I am a sinner and someday sinner will be Brahma again, someday attain Nirvana, someday become a Buddha. This someday is an illusion. The sinner is not on the way to a Buddha like state; he is not evolving, although our thinking cannot conceive things otherwise. No, the potential Buddha already exists in the sinner; his future is already there. The potential hidden Buddha must be recognized in him. The world is not imperfect or slowly evolving along a long path to perfection. It is perfect at every moment; every sin already carries grace within it, all small children are potential old men, all sucklings have death within them and all dying people – eternal life...

...therefore everything that exists is good – death life, sin, holiness, wisdom and folly. Everything is necessary, everything needs only my agreement, my assent, my loving understanding; then all is well with me and nothing can harm me...

‘...this is a stone, and after sometime it will become soil and from the soil it will become plant, animal or man. Previously, I would have said, ‘this is just a stone; it has no value, it belongs to the world of Maya, but perhaps because within the cycle of change it can also become man and spirit, it is also of importance.’ But now I think. ‘this stone is stone; it is also animal, god and Buddha. I do not respect and love it because it was one thing and will become something else, but because it has already long been everything and always is everything. I love it just because it is a stone. I see value and meaning in each one of its fine markings and cavities...’

...“I can love a stone, a tree or a piece of bark. These are things and one can love things. But one cannot love words. Therefore teachings are of no use to me; they have no hardness, no softness, no colours, corners, smell, taste – they have nothing but words...I do not attach importance to thoughts either. I attach importance to things”
‘What you call a thing, is it not Maya?’
‘If it is illusion, then I also am illusion, and so they are always of the same nature as myself‘...

...Love is the most important thing in the world. It may be important to great thinkers to examine the world, to explain and despise it. But it is only important to love the world...

...I distrust words for their contradiction is also an illusion...


4 comments:

Srinivas kini said...

Thanks for the blog.
After reading the book "Siddhartha" by Hermann Hesse, I was very confused with what exactly was the message of this novel... I agree with you possibly it is the "Being" than "Seeking" seems to be the answer to the quest called Life.
I feel the description given in the book at most of the places (One which you are mentioning with "Going Overboard") have some meaning attached to it.
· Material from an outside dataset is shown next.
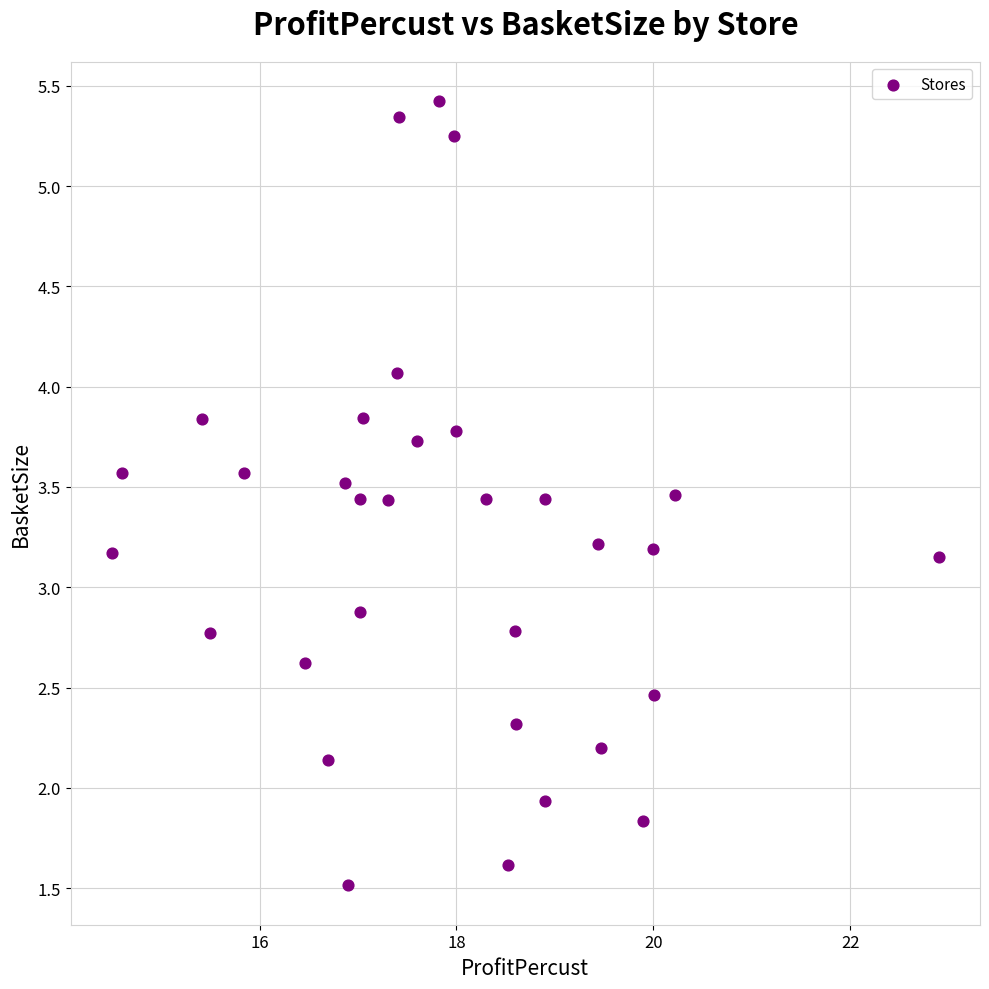

What is the range of Y values (max minus min)?

3.9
Though it appears like it is conflicting at first.

Thiagarajan R said...

Nice post and passionate review.Few examples that you have chosen on "Going overboard' are probably "ideological"!
Women Vs men or "Untouchables" Vs Elite had always been historically unequal fight which needed drastic relief/remedies in favour of the weaker side..yes at the cost of contemporary equity.I have seen manual scavengers myself just about 25 years ago and imagine generations it would take for them to shed their stigma,equal or better merit with elite and fill govt offices with no reservation.
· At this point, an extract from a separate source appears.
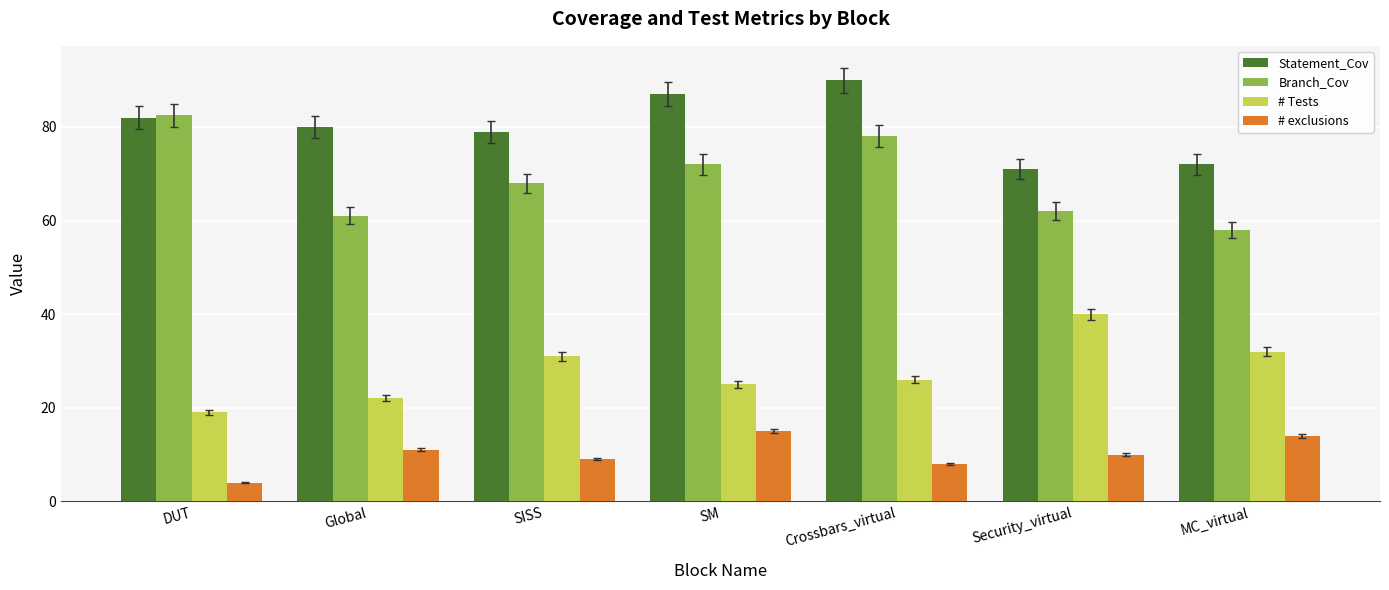

What is the total value across all series at Security_virtual?

183.0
BTW I am not from "untouchable" nor a Woman!

Shivdas Yenkikar said...

Siddhartha (1972) is a film based on the novel of the same name by Herman Hesse, directed by Conrad Rooks.
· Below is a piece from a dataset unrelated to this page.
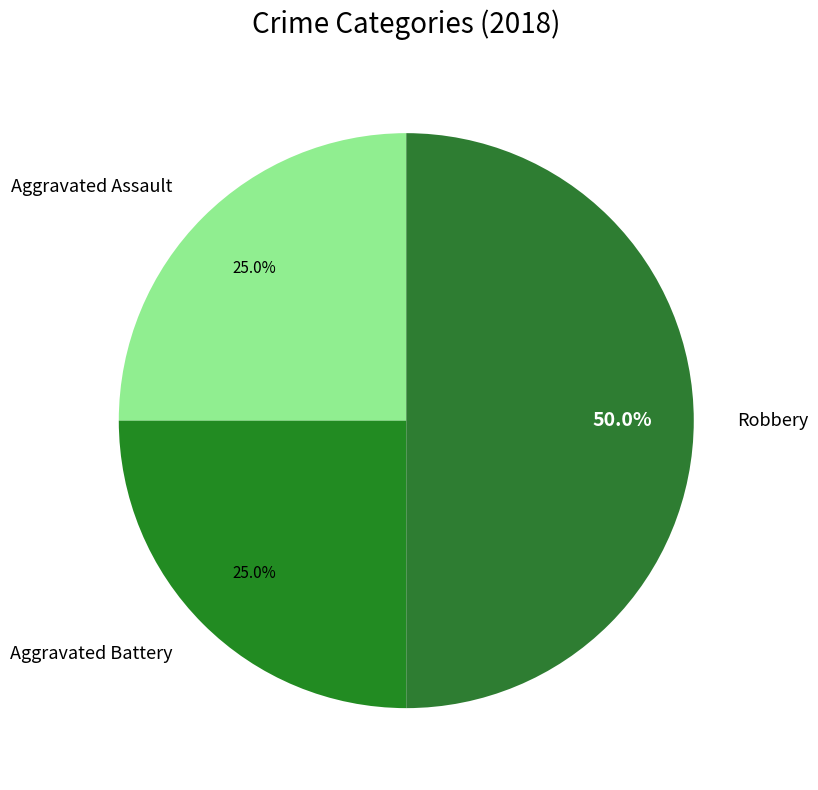

What is the ratio of the value at Aggravated Battery to the value at Robbery?

0.5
The film tells the story of the young Siddhartha (played by Shashi Kapoor), born in a rich family, and his search for a meaningful way of life. This search takes him through periods of harsh asceticism, sensual pleasures, material wealth, then self-revulsion and eventually to the oneness and harmony with himself that he had been seeking. Siddhartha learns that the secret of life cannot be passed on from one person to another, but must be achieved through inner experience.

Shivdas Yenkikar said...

Slower, he walked along in his thoughts and asked himself: But what is this, what you have sought to learn from teachings and from teachers, and what they, who have taught you much, were still unable to teach you?? And he found:

It was the self, the purpose and essence of which I sought to learn. It was the self, I wanted to free myself from, which I sought to overcome. But I was not able to overcome it, could only deceive it, could only flee from it, only hide from it. Truly, no thing in this world has kept my thoughts thus busy, as this my very own self, this mystery of me being alive, of me being one and being separated and isolated from all others, of me being Siddhartha! And there is no thing in this world I know less about than about me, about Siddhartha!